Paying off debt vs. saving for emergencies
Save for emergencies or pay a debt?
A question that I am asked on a regular basis is whether or not I believe you should start saving money while you are still paying off your debt. My answer is always a resounding YES!
Many people may argue that you will end up paying more in interest on your debt than you will make with your money in a savings account and while this may be true for most, it shouldn’t deter you from saving.
Why is an emergency fund important?
Having an emergency fund with cash readily available at all times is crucial in ensuring that you don’t add even more debt to the existing pile when an emergency comes around.
It’s not a matter of if a true emergency is going to present itself, it’s a matter of when. Your car could break down, you may have to take time off work due to a serious illness, or you may get let go from your job altogether. All of these situations are considered an emergency and having money set aside for them will be extremely beneficial to your financial situation.

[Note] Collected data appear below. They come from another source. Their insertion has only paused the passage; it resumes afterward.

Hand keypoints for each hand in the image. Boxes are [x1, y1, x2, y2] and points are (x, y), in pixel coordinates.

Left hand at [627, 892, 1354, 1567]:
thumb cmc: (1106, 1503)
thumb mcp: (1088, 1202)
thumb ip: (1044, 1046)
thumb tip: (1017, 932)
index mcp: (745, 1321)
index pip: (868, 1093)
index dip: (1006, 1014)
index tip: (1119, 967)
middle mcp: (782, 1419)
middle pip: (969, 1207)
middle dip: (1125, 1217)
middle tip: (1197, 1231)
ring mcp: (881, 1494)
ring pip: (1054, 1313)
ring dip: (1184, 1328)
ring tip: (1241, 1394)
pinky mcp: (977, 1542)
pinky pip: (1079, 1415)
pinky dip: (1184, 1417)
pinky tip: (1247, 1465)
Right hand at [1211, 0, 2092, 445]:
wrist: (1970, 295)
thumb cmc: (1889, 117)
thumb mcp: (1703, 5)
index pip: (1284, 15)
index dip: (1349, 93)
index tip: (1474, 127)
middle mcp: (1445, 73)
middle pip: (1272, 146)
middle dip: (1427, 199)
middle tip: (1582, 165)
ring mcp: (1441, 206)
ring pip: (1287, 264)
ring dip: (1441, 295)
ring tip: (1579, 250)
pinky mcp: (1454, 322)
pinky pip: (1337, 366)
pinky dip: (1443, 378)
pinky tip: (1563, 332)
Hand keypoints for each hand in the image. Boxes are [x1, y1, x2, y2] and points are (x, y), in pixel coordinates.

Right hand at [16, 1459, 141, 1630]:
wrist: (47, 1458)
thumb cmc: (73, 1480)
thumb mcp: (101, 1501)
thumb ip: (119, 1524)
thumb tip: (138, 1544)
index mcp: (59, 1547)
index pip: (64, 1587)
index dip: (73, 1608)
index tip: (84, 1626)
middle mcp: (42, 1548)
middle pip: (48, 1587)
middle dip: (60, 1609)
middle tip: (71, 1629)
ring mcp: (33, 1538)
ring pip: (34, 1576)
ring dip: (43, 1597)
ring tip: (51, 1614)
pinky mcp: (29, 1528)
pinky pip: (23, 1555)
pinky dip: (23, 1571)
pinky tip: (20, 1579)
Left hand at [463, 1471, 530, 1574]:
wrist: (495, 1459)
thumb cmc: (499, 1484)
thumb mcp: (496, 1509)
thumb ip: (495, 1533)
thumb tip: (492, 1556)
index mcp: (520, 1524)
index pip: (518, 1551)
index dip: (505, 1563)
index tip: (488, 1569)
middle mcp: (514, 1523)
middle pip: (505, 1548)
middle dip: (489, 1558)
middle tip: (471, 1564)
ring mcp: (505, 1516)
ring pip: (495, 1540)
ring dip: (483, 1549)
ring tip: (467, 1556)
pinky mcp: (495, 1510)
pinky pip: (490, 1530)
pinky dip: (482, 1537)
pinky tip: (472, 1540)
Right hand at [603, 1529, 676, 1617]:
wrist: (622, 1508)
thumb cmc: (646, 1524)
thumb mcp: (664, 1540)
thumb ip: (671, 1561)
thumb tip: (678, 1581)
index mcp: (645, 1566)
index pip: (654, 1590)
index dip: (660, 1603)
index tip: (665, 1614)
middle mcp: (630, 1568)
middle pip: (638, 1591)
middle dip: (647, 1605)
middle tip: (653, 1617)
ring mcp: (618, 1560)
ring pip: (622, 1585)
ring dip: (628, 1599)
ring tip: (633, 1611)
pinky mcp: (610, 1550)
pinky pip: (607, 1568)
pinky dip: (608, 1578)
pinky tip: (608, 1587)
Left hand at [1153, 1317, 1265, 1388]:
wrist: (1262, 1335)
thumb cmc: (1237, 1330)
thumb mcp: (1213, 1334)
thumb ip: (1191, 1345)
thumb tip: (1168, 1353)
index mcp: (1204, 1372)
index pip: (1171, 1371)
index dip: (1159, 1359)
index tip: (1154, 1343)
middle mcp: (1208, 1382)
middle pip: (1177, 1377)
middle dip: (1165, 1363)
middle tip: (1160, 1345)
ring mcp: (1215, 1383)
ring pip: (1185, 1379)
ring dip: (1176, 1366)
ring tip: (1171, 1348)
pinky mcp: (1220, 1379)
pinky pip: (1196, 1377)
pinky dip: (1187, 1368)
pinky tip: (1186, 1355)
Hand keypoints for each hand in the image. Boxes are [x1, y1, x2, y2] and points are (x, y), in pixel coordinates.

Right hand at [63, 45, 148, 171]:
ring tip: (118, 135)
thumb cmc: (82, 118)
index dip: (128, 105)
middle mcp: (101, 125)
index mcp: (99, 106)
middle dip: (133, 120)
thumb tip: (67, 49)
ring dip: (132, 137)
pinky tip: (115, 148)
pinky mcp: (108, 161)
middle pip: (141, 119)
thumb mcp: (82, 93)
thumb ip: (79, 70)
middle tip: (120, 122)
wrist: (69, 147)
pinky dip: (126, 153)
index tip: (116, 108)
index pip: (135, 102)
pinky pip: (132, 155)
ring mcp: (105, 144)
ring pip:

Why not pay off debt first?
Although I whole-heartedly believe that paying off debt should be your top priority, I also believe that saving money is very important and is something that should not be left until you have “extra” cash lying around.
If you decide to focus all of your resources on eliminating debt and completely ignore your savings, what are you going to do when an emergency comes up? It’s likely that you will whip out your credit card to pay for the issue(s) and there goes any progress you have made on your debt repayment.
How much should you save if you are paying off debt?
It’s often suggested that an emergency fund has enough money to cover at least 3 months’ worth of your basic living expenses (rent/mortgage, gas, hydro, etc. – not entertainment, clothing, or eating out). However, when paying off debt at the same time as building an emergency fund, it’s recommended that you only have a pre-determined amount of money set aside for just one or two emergencies.
A good amount to set aside would be $1,000. This is enough to cover most small emergencies. However, if an even bigger emergency presents itself (like a job loss), this amount won’t get you far. So, make sure you get that debt paid off as soon as possible so you can grow your emergency fund to a much larger amount.
It doesn’t matter how much you’re in debt, you should always have a bit of extra money set aside for those things that will pop up when you least expect them to.
Build a small fund of $1,000 or so and then leave that money alone and focus all of your energy on getting your debt paid off. Only once the debt is gone, should you consider adding more cash to your emergency fund.